| PROVIDED DATA |
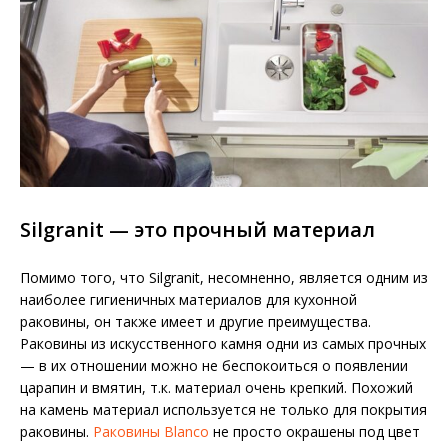
Silgranit — это прочный материал
Помимо того, что Silgranit, несомненно, является одним из
наиболее гигиеничных материалов для кухонной
раковины, он также имеет и другие преимущества.
Раковины из искусственного камня одни из самых прочных
— в их отношении можно не беспокоиться о появлении
царапин и вмятин, т.к. материал очень крепкий. Похожий
на камень материал используется не только для покрытия
раковины.
Раковины Blanco
не просто окрашены под цвет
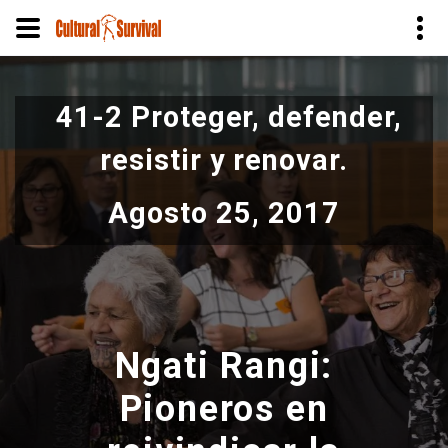
Pasar
al
41-2 Proteger, defender,
contenido
principal
resistir y renovar.
Agosto 25, 2017
Ngati Rangi:
Pioneros en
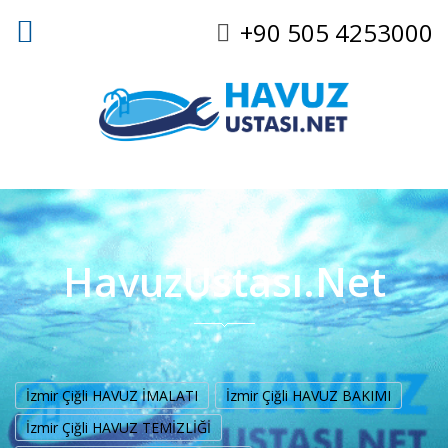
+90 505 4253000
HavuzUstası.Net
İzmir Çiğli HAVUZ İMALATI
İzmir Çiğli HAVUZ BAKIMI
İzmir Çiğli HAVUZ TEMİZLİĞİ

| TRY IT |
Repeat the records word for word. Any picture in them should be left out.

| TASK RESULT |
Silgranit — это прочный материал
Помимо того, что Silgranit, несомненно, является одним из
наиболее гигиеничных материалов для кухонной
раковины, он также имеет и другие преимущества.
Раковины из искусственного камня одни из самых прочных
— в их отношении можно не беспокоиться о появлении
царапин и вмятин, т.к. материал очень крепкий. Похожий
на камень материал используется не только для покрытия
раковины.
Раковины Blanco
не просто окрашены под цвет
Pasar
al
41-2 Proteger, defender,
contenido
principal
resistir y renovar.
Agosto 25, 2017
Ngati Rangi:
Pioneros en
+90 505 4253000
HavuzUstası.Net
İzmir Çiğli HAVUZ İMALATI
İzmir Çiğli HAVUZ BAKIMI
İzmir Çiğli HAVUZ TEMİZLİĞİ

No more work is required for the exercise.